The claim that training for littoral combat in the South China Sea “has nothing to do with China” is ludicrous. A chain of provocative decisions, bearing the fingerprints of Washington, has been made in the past month in the countries encircling China.
The Taiwanese foreign ministry expressed its support for a proposal in the Taiwanese legislature to deploy Tien Chien I “Sky Sword” missiles on Taiping Island, the northernmost island of the Spratly archipelago. This decision came in the immediate wake of the US $6 billion arms sale to Taiwan, upgrading its F16 fighter jets.
In early October, Japan announced that it would allow its air forces to refuel American warplanes during joint exercises in the region. Japan has never refueled American warplanes previously, as this was seen as a major departure from the strict self-defense only policy of the Japanese military. Japan will now use its four new Boeing-built KC-767 tankers to refuel US jets in the Pacific.
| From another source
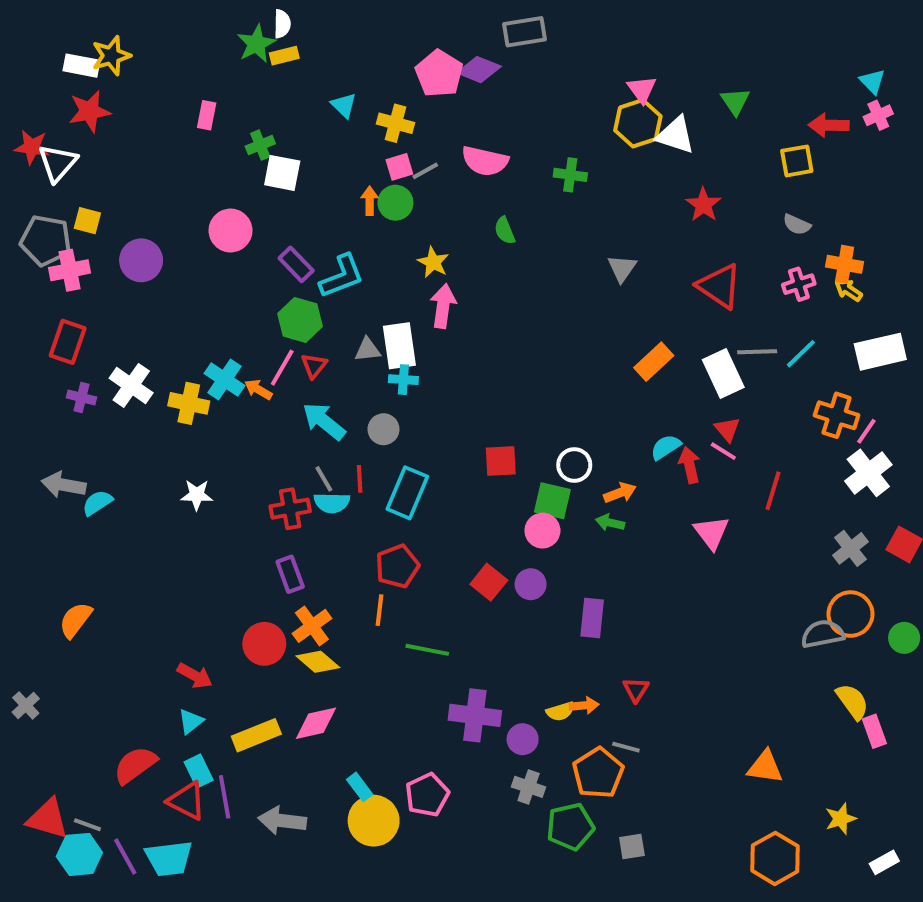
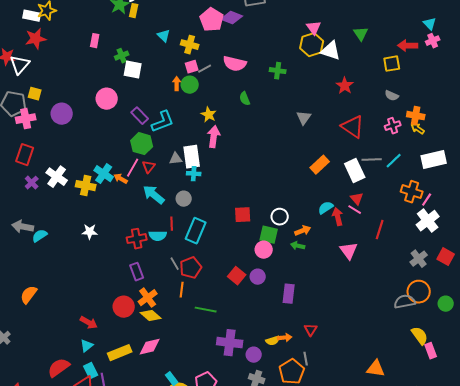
yellow rectangle: (284, 56) -> (134, 11), turned -64
purple cross: (81, 397) -> (32, 183), turned 32
gray line: (324, 479) -> (175, 264), moved
gray line: (626, 747) -> (306, 359), turned 64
US Secretary of Defense Leon Panetta is currently on his first tour of Asia. He is negotiating the resumption of joint US military exercises with Indonesia, which were discontinued over a decade ago. He will also travel to Japan and Korea to discuss increased military ties. Assistant US Secretary of State Kurt Campbell is traveling in the region at the same time. He will visit Indonesia and the Philippines.
These visits are part of the Obama administration’s preparations for the Asia Pacific Economic Council (APEC) summit in Honolulu on November 12-13 and the ASEAN East Asia Summit in Bali on November 19. The East Asia Summit will mark the first occasion that a United States president has attended an ASEAN summit as a delegate.
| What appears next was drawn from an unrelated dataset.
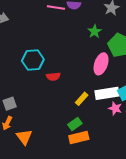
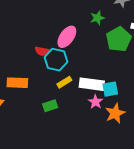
cyan hexagon: (33, 60) -> (56, 60), moved
pink ellipse: (101, 64) -> (67, 37), moved
orange rectangle: (79, 138) -> (17, 83), moved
US Secretary of State Hillary Clinton, in an article entitled “America’s Pacific Century” in the November 2011 issue of Foreign Policy, outlined the strategy behind these moves on the part of Washington.
American foreign policy had reached what she called a “strategic pivot” where it must move away from a focus on the Middle East and toward the Asia Pacific. “One of the most important tasks of American statecraft over the next decade will therefore be to lock in a substantially increased investment—diplomatic, economic, strategic, and otherwise—in the Asia-Pacific region.”
The United States would “leverage” its presence in the region, Clinton wrote, through the use of existing “treaty alliances with Japan, South Korea, Australia, the Philippines, and Thailand” which “are the fulcrum for our strategic turn to the Asia-Pacific.”
Clinton outlined a string of initiatives on which Washington had embarked under President Obama as part of this “pivot.” Each of these moves is part of a patent attempt to limit Chinese regional power and access to global markets and sea lanes. Clinton referred to the deployment of a US naval fleet to the South China Sea and new littoral combat ships to Singapore at the mouth of the Straits of Malacca. She wrote of the Lower Mekong Initiative and the US negotiations with countries in mainland Southeast Asia. She mentioned the increasing US military presence in Australia and the training of special forces in Indonesia.
“This kind of pivot is not easy,” Clinton concluded, “but we have paved the way for it over the past two-and-a-half years, and we are committed to seeing it through as among the most important diplomatic efforts of our time.”
Clinton’s article brought together in outline the series of initiatives embarked upon by the Obama administration in a determined thrust to counter the rising economic power of China. Tensions have dramatically escalated in the region over the past year as each new move by the United States has made increasingly possible the cutting off of Chinese trade routes.
As the provocations mount, so does the threat that an incident such as the ramming of the Chinese fishing vessel in the South China Sea could result in a military clash.